Increasing regional cooperation in water resource management in south Asia
Lucrezia Tincani, Marlene Bucky, Pooja Singh
The South Asia Water Initiative (SAWI-II) is a five-year, multi-donor trust fund that aims to increase regional cooperation in the management of the major Himalayan river systems in south Asia (the Ganges, Indus, and Brahmaputra Rivers). SAWI-II aims to improve knowledge-sharing on water resource management (WRM), build the capacity of water resource organisations, build trust among stakeholders, and inform the design of World Bank WRM investments in the region. We carried out the evaluation in Year 4 of SAWI-II, with the primary aim of providing learning for future programming on transboundary management of international rivers. The evaluation adopted a theory-based approach, carrying our case study visits in India, Nepal, Bhutan, and Bangladesh and interviewing stakeholders from Afghanistan and China remotely.
Transboundary water resource management in south Asia operates in a highly political space, where political tensions can hinder cooperation on water despite joint interests in sustainable water resource management. As a result, observing the benefits of any initiative seeking to foster cooperation on south Asian rivers will take time – and many benefits will only be visible several years after the initiative ends. The evaluation therefore focused on understanding progress made along a continuum, rather than only on observable achievements.
The outcomes and impacts of SAWI-II were difficult to quantify, resulting in a strong reliance on subjective views of implementing partners, to assess progress made. Finally, due to the highly political and at times tense nature of international relations in the region, only stakeholders directly involved in SAWI-II were interviewed, resulting in a largely inward-looking evaluation.

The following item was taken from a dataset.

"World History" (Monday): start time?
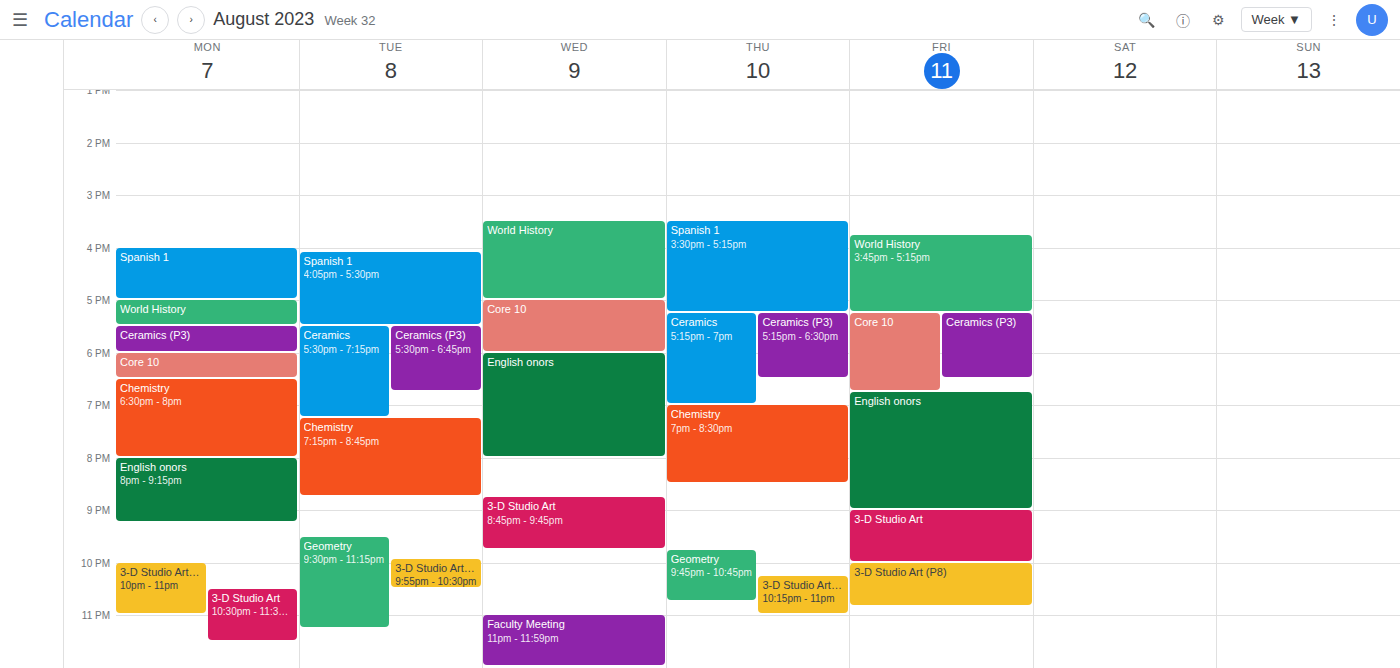
5:00 PM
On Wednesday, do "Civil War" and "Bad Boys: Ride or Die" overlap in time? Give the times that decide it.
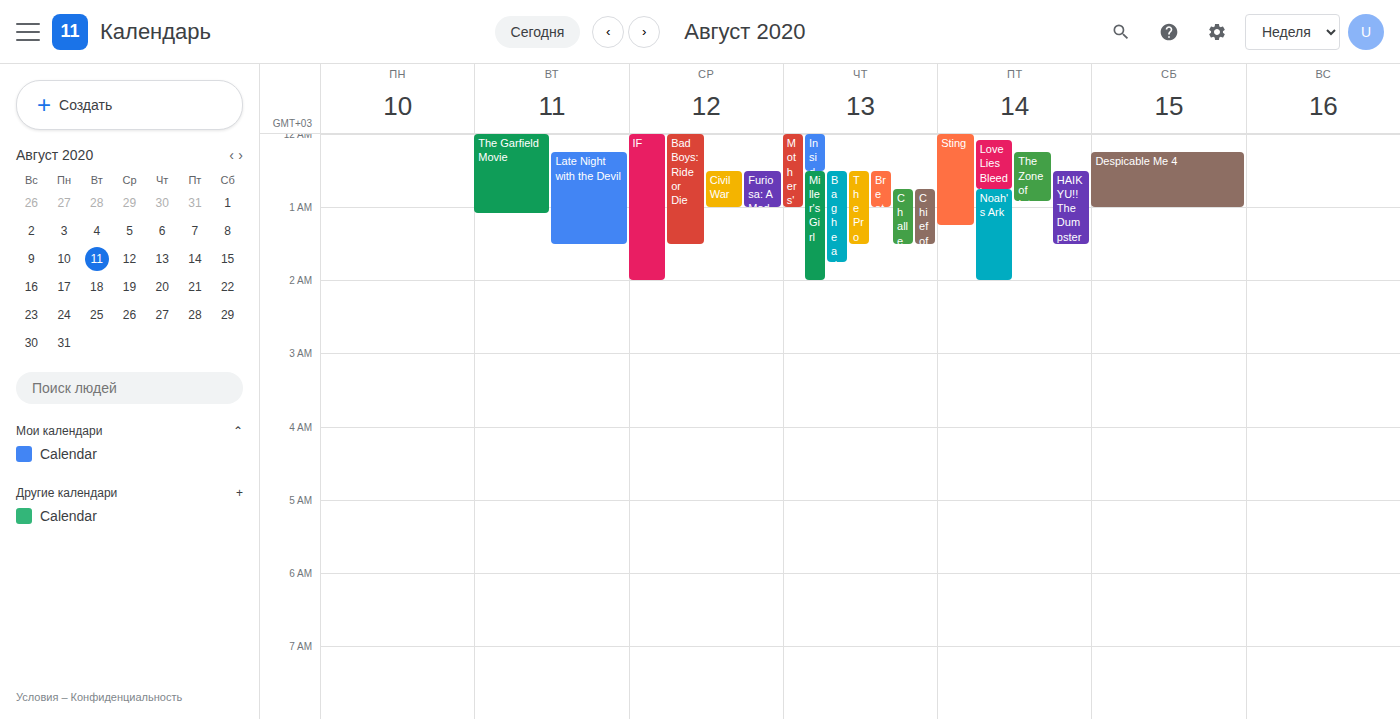
"Civil War" runs 12:30 AM to 1:00 AM, inside "Bad Boys: Ride or Die" -- they overlap.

The objective of this evaluation was primarily to provide learning for future programming on transboundary management of international rivers. The evaluation used a theory-based approach, exploring to what extent and how the five pathways of change of the initiative delivered the desired outcomes and impacts, in different river basins.

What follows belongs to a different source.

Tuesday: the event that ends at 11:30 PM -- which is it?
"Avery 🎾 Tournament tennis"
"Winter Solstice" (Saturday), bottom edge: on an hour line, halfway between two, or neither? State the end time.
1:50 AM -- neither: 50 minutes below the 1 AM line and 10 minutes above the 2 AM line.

Data collection methods entailed a combination of interviews during in-person country visits across south Asia, telephone interviews with SAWI-II staff, co-donors, and others, and the analysis of available SAWI-II documentation and World Bank lending data. In-person country visits focused on a sub-set of activities: 19 case studies were selected for analysis (13 were analysed in depth). These cases included examples from all five focal areas and six out of seven countries. We interviewed stakeholders in India, Nepal, Bhutan, and Bangladesh in person (during country visits), and interviewed stakeholders from Afghanistan and China on the phone. Obtaining the views of different stakeholders for each case allowed triangulation of findings. Several interviews were also held with independent sector experts to validate emerging findings and ensure the external validity of the conclusions.
The draft findings and recommendations were validated with the World Bank and SAWI-II donors during several workshops in Delhi.

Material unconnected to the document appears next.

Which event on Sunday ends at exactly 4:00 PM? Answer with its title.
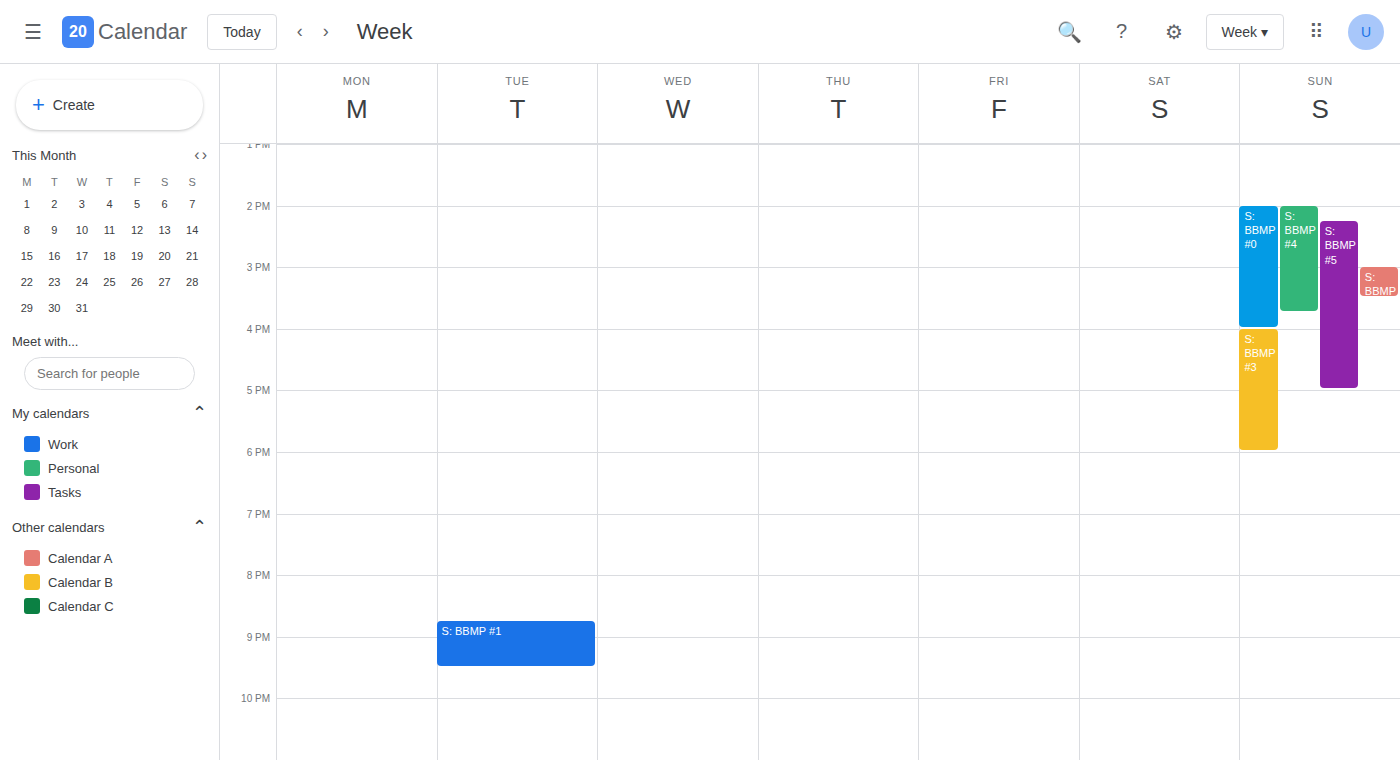
"S: BBMP #0"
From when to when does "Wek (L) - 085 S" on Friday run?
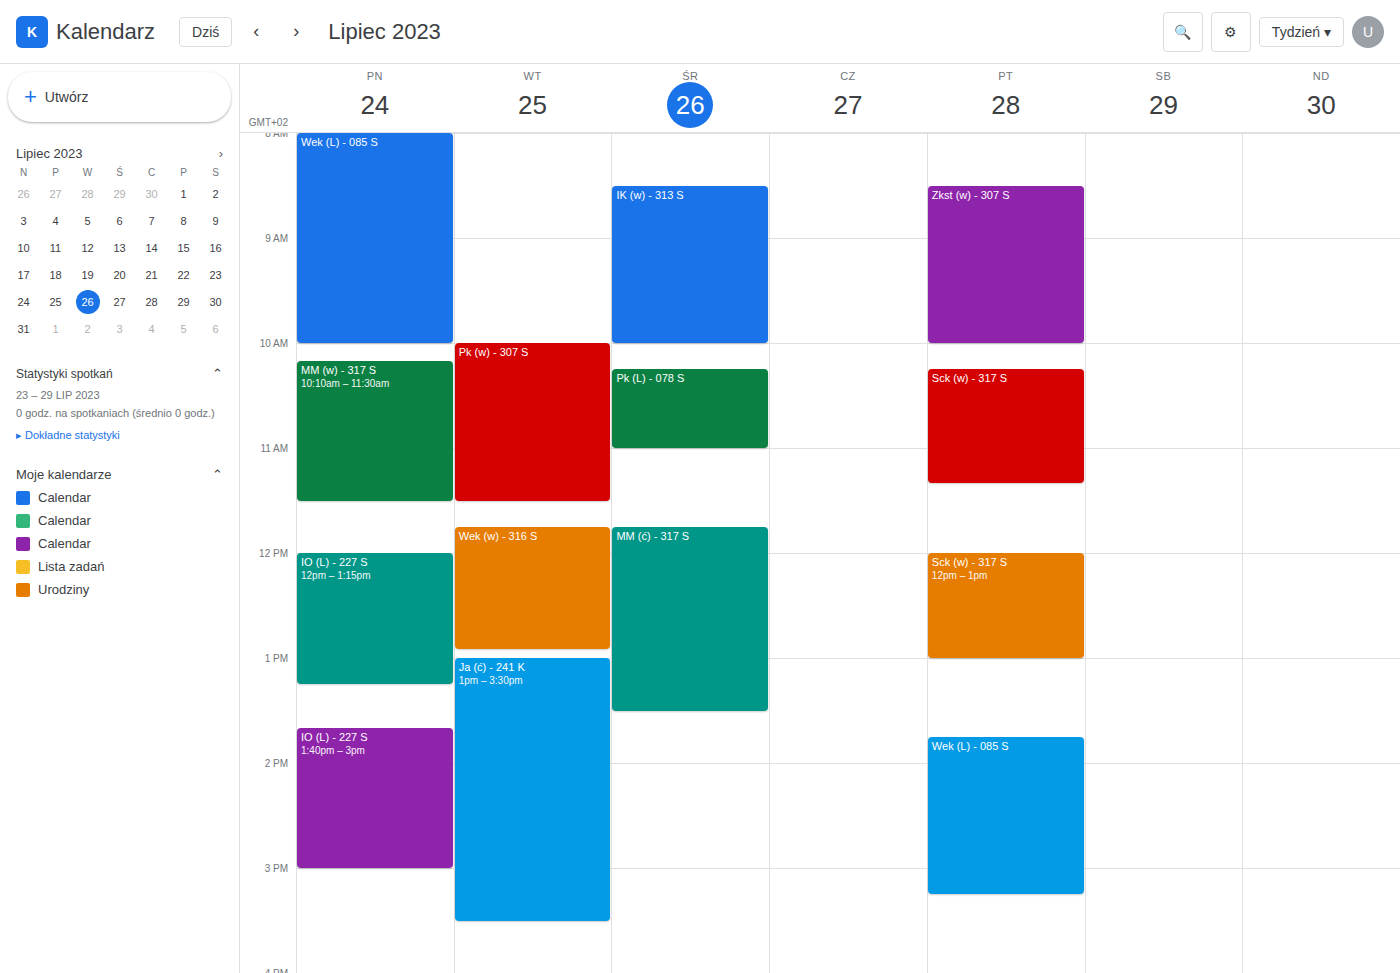
13:45 to 15:15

Our evaluation concluded that SAWI-II had been effective at improving knowledge and awareness on WRM and on building capacity on transboundary WRM. SAWI-II has built trust, both among ministries in the same country and between different countries, to increase the willingness to engage on water governance issues. However trust-building is a long-term process that requires sustained effort and which can be limited by the external political environment. Overall, longer-term efforts are needed to sustain the momentum created by SAWI-II and to institutionalise capacity-building gains. It is too early to tell whether progress towards increased cooperation on transboundary rivers will continue in the longer term.
As a result of the theory-based approach, this evaluation report has provided the World Bank, and the three SAWI-II donors with clear lessons on the essential building blocks of a transboundary cooperation. The recommendations were received positively by DFID and the World Bank, who prepared a management response on how recommendations will be implemented.
It has been confirmed that SAWI-II will be extended for another 18 months, allowing the World Bank to implement the key recommendations of the evaluation.